START THE DATA
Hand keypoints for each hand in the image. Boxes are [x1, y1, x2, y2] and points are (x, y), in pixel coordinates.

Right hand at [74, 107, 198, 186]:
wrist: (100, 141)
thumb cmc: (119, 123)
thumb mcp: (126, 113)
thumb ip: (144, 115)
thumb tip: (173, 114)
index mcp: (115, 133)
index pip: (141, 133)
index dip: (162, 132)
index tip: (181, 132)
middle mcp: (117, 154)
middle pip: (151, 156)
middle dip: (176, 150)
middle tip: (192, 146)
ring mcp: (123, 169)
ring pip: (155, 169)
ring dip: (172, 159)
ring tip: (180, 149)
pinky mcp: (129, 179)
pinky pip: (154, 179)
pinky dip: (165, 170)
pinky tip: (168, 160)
END THE DATA
START THE DATA
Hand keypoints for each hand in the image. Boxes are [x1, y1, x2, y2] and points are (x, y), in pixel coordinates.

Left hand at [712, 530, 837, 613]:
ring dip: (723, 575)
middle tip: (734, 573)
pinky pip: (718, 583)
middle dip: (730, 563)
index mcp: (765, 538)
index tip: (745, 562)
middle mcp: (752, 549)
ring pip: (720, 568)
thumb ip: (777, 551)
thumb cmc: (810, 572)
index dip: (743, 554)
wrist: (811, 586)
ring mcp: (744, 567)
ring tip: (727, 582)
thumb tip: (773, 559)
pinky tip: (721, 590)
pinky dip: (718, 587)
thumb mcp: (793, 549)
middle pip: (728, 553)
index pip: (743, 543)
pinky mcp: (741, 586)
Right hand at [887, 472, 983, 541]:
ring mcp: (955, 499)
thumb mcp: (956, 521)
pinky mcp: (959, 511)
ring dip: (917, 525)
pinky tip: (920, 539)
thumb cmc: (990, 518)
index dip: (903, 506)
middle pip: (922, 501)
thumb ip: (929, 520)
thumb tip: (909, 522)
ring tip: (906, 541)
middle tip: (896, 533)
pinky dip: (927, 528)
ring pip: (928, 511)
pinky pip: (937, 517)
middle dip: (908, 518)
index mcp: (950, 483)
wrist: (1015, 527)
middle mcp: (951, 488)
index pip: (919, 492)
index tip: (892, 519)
END THE DATA
START THE DATA
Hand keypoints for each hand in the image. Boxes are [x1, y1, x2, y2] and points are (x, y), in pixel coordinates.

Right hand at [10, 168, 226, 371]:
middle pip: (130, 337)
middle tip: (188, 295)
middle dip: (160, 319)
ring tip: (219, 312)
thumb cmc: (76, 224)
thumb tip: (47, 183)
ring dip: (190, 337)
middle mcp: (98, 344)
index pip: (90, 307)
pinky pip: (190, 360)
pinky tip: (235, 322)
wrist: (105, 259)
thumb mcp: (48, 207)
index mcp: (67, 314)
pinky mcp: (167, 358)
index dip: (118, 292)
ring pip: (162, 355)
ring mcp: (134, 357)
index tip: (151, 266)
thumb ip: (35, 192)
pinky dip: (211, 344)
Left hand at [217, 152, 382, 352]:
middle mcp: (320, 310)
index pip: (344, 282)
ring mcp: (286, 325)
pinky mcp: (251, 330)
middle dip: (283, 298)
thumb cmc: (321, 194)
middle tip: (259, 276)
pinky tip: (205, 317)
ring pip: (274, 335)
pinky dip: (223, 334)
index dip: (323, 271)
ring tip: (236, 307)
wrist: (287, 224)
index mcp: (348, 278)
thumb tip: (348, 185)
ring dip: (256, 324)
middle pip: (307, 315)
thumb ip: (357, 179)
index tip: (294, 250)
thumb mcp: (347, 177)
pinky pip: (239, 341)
END THE DATA
WORK ITEM => The entries above hold a line with "wrist: (105, 259)" and a later line with "ring tip: (236, 307)". Write out exactly those lines and all lines between, nothing more.

SOLUTION TO THIS EXERCISE =>
wrist: (105, 259)
thumb mcp: (48, 207)
index mcp: (67, 314)
pinky mcp: (167, 358)
index dip: (118, 292)
ring pip: (162, 355)
ring mcp: (134, 357)
index tip: (151, 266)
thumb ip: (35, 192)
pinky dip: (211, 344)
Left hand at [217, 152, 382, 352]:
middle mcp: (320, 310)
index pip: (344, 282)
ring mcp: (286, 325)
pinky mcp: (251, 330)
middle dip: (283, 298)
thumb cmc: (321, 194)
middle tip: (259, 276)
pinky tip: (205, 317)
ring pip: (274, 335)
pinky dip: (223, 334)
index dip: (323, 271)
ring tip: (236, 307)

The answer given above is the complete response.